TASK INSTRUCTIONS: Look in the material below for the line holding "You can combine". Set it down exactly, with each later line up to and including the line holding "that time period.".

DATASET RECORDS:
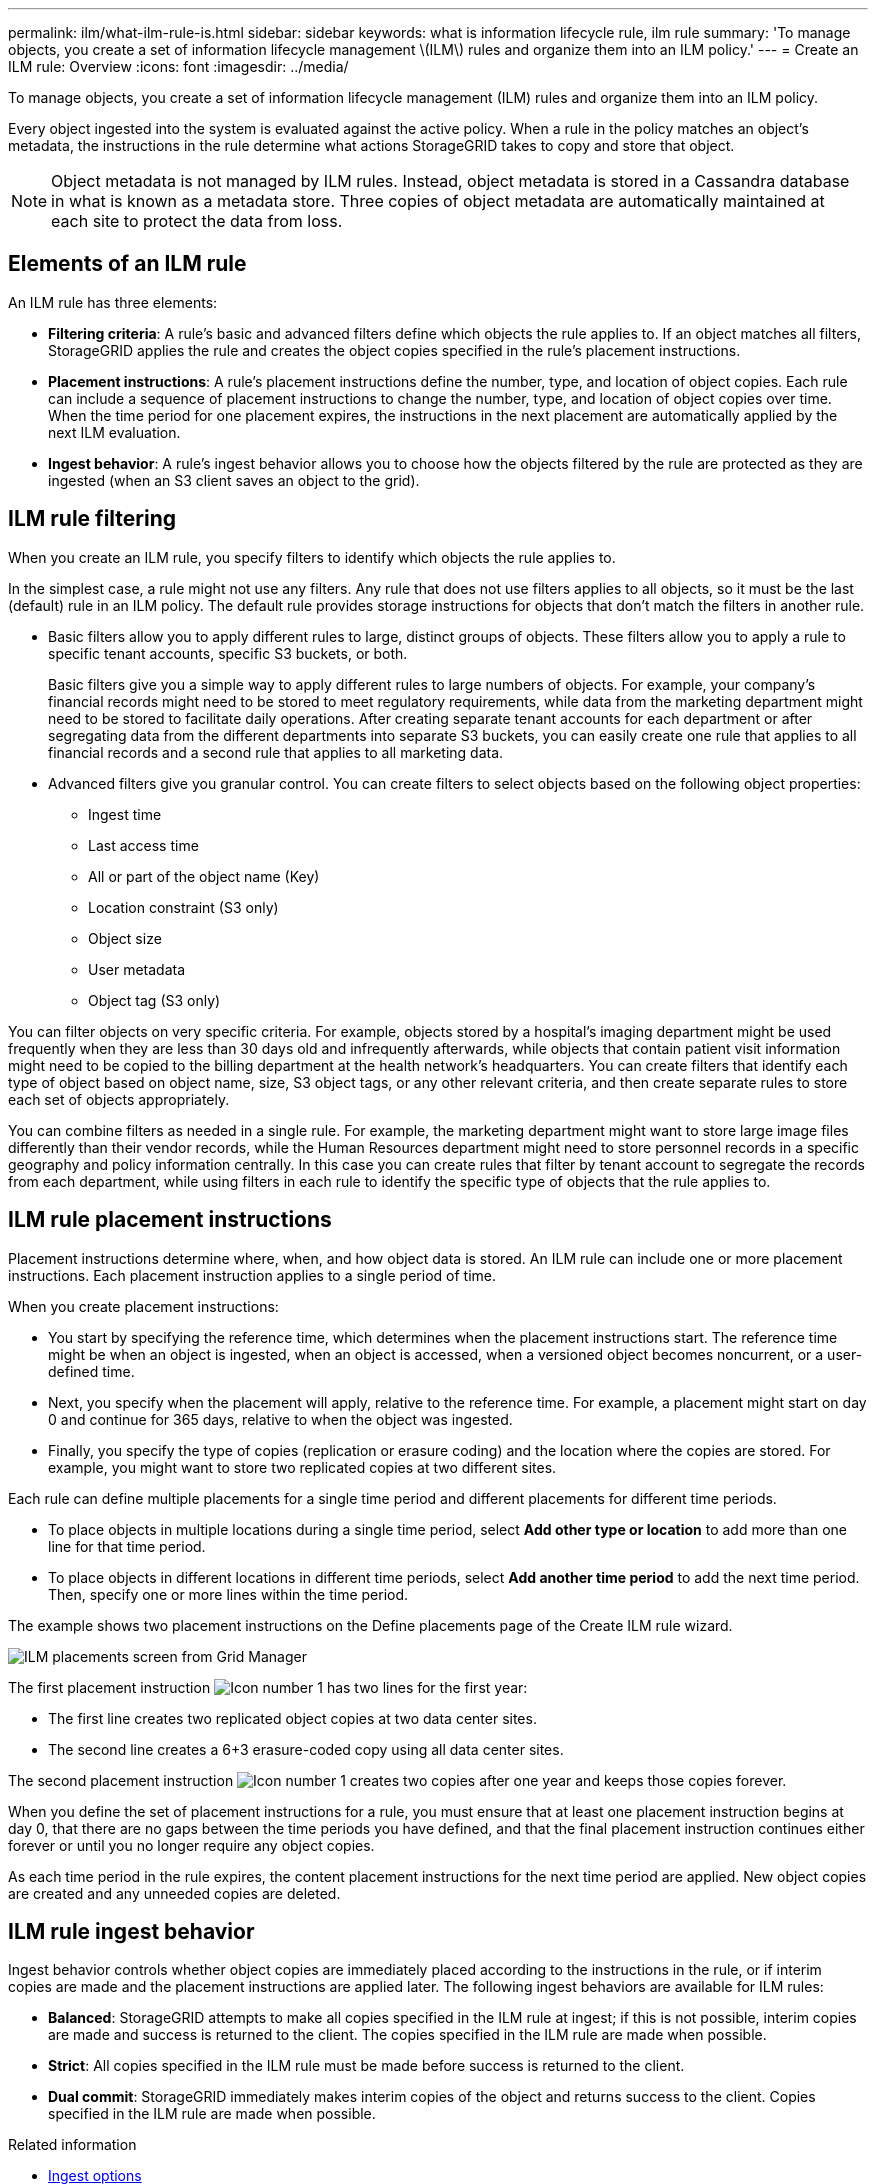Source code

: ---
permalink: ilm/what-ilm-rule-is.html
sidebar: sidebar
keywords: what is information lifecycle rule, ilm rule
summary: 'To manage objects, you create a set of information lifecycle management \(ILM\) rules and organize them into an ILM policy.'
---
= Create an ILM rule: Overview
:icons: font
:imagesdir: ../media/

[.lead]
To manage objects, you create a set of information lifecycle management (ILM) rules and organize them into an ILM policy.

Every object ingested into the system is evaluated against the active policy. When a rule in the policy matches an object’s metadata, the instructions in the rule determine what actions StorageGRID takes to copy and store that object.

NOTE: Object metadata is not managed by ILM rules. Instead, object metadata is stored in a Cassandra database in what is known as a metadata store. Three copies of object metadata are automatically maintained at each site to protect the data from loss.

== Elements of an ILM rule

An ILM rule has three elements:

* *Filtering criteria*: A rule's basic and advanced filters define which objects the rule applies to. If an object matches all filters, StorageGRID applies the rule and creates the object copies specified in the rule's placement instructions.
* *Placement instructions*: A rule's placement instructions define the number, type, and location of object copies. Each rule can include a sequence of placement instructions to change the number, type, and location of object copies over time. When the time period for one placement expires, the instructions in the next placement are automatically applied by the next ILM evaluation.
* *Ingest behavior*: A rule's ingest behavior allows you to choose how the objects filtered by the rule are protected as they are ingested (when an S3 client saves an object to the grid).

== ILM rule filtering

When you create an ILM rule, you specify filters to identify which objects the rule applies to.

In the simplest case, a rule might not use any filters. Any rule that does not use filters applies to all objects, so it must be the last (default) rule in an ILM policy. The default rule provides storage instructions for objects that don't match the filters in another rule.

* Basic filters allow you to apply different rules to large, distinct groups of objects. These filters allow you to apply a rule to specific tenant accounts, specific S3 buckets, or both.
+
Basic filters give you a simple way to apply different rules to large numbers of objects. For example, your company's financial records might need to be stored to meet regulatory requirements, while data from the marketing department might need to be stored to facilitate daily operations. After creating separate tenant accounts for each department or after segregating data from the different departments into separate S3 buckets, you can easily create one rule that applies to all financial records and a second rule that applies to all marketing data.

* Advanced filters give you granular control. You can create filters to select objects based on the following object properties:

** Ingest time
** Last access time
** All or part of the object name (Key)
** Location constraint (S3 only)
** Object size
** User metadata
** Object tag (S3 only)

You can filter objects on very specific criteria. For example, objects stored by a hospital's imaging department might be used frequently when they are less than 30 days old and infrequently afterwards, while objects that contain patient visit information might need to be copied to the billing department at the health network's headquarters. You can create filters that identify each type of object based on object name, size, S3 object tags, or any other relevant criteria, and then create separate rules to store each set of objects appropriately.

You can combine filters as needed in a single rule. For example, the marketing department might want to store large image files differently than their vendor records, while the Human Resources department might need to store personnel records in a specific geography and policy information centrally. In this case you can create rules that filter by tenant account to segregate the records from each department, while using filters in each rule to identify the specific type of objects that the rule applies to.

== ILM rule placement instructions

Placement instructions determine where, when, and how object data is stored. An ILM rule can include one or more placement instructions. Each placement instruction applies to a single period of time.

When you create placement instructions:

* You start by specifying the reference time, which determines when the placement instructions start. The reference time might be when an object is ingested, when an object is accessed, when a versioned object becomes noncurrent, or a user-defined time. 

* Next, you specify when the placement will apply, relative to the reference time. For example, a placement  might start on day 0 and continue for 365 days, relative to when the object was ingested.

* Finally, you specify the type of copies (replication or erasure coding) and the location where the copies are stored. For example, you might want to store two replicated copies at two different sites.

Each rule can define multiple placements for a single time period and different placements for different time periods.

* To place  objects in multiple locations during a single time period, select *Add other type or location* to add more than one line for that time period.
* To place objects in different locations in different time periods, select *Add another time period* to add the next time period. Then, specify one or more lines within the time period.

The example shows two placement instructions on the Define placements page of the Create ILM rule wizard.

image::../media/ilm_rule_multiple_placements_in_single_time_period.png[ILM placements screen from Grid Manager]

The first placement instruction image:../media/icon_number_1.png[Icon number 1] has two lines for the first year:

* The first line creates two replicated object copies at two data center sites.
* The second line creates a 6+3 erasure-coded copy using all data center sites.

The second placement instruction image:../media/icon_number_2.png[Icon number 1] creates two copies after one year and keeps those copies forever.

When you define the set of placement instructions for a rule, you must ensure that at least one placement instruction begins at day 0, that there are no gaps between the time periods you have defined, and that the final placement instruction continues either forever or until you no longer require any object copies.

As each time period in the rule expires, the content placement instructions for the next time period are applied. New object copies are created and any unneeded copies are deleted.

== ILM rule ingest behavior

Ingest behavior controls whether object copies are immediately placed according to the instructions in the rule, or if interim copies are made and the placement instructions are applied later. The following ingest behaviors are available for ILM rules:

* *Balanced*: StorageGRID attempts to make all copies specified in the ILM rule at ingest; if this is not possible, interim copies are made and success is returned to the client. The copies specified in the ILM rule are made when possible.
* *Strict*: All copies specified in the ILM rule must be made before success is returned to the client.
* *Dual commit*: StorageGRID immediately makes interim copies of the object and returns success to the client. Copies specified in the ILM rule are made when possible.

.Related information

* link:data-protection-options-for-ingest.html[Ingest options]
* link:advantages-disadvantages-of-ingest-options.html[Advantages, disadvantages, and limitations of the ingest options]
* link:../s3/consistency-controls.html#how-consistency-controls-and-ILM-rules-interact[How consistency and ILM rules interact to affect data protection]

== Example ILM rule

As an example, an ILM rule could specify the following:

* Apply only to the objects belonging to Tenant A.
* Make two replicated copies of those objects and store each copy at a different site.
* Retain the two copies "forever," which means that StorageGRID will not automatically delete them. Instead, StorageGRID will retain these objects until they are deleted by a client delete request or by the expiration of a bucket lifecycle.
* Use the Balanced option for ingest behavior: the two-site placement instruction is applied as soon as Tenant A saves an object to StorageGRID, unless it is not possible to immediately make both required copies.
+
For example, if Site 2 is unreachable when Tenant A saves an object, StorageGRID will make two interim copies on Storage Nodes at Site 1. As soon as Site 2 becomes available, StorageGRID will make the required copy at that site.

.Related information

* link:what-storage-pool-is.html[What is a storage pool]
* link:what-cloud-storage-pool-is.html[What is a Cloud Storage Pool]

THE COMPLETED TASK:
You can combine filters as needed in a single rule. For example, the marketing department might want to store large image files differently than their vendor records, while the Human Resources department might need to store personnel records in a specific geography and policy information centrally. In this case you can create rules that filter by tenant account to segregate the records from each department, while using filters in each rule to identify the specific type of objects that the rule applies to.

== ILM rule placement instructions

Placement instructions determine where, when, and how object data is stored. An ILM rule can include one or more placement instructions. Each placement instruction applies to a single period of time.

When you create placement instructions:

* You start by specifying the reference time, which determines when the placement instructions start. The reference time might be when an object is ingested, when an object is accessed, when a versioned object becomes noncurrent, or a user-defined time. 

* Next, you specify when the placement will apply, relative to the reference time. For example, a placement  might start on day 0 and continue for 365 days, relative to when the object was ingested.

* Finally, you specify the type of copies (replication or erasure coding) and the location where the copies are stored. For example, you might want to store two replicated copies at two different sites.

Each rule can define multiple placements for a single time period and different placements for different time periods.

* To place  objects in multiple locations during a single time period, select *Add other type or location* to add more than one line for that time period.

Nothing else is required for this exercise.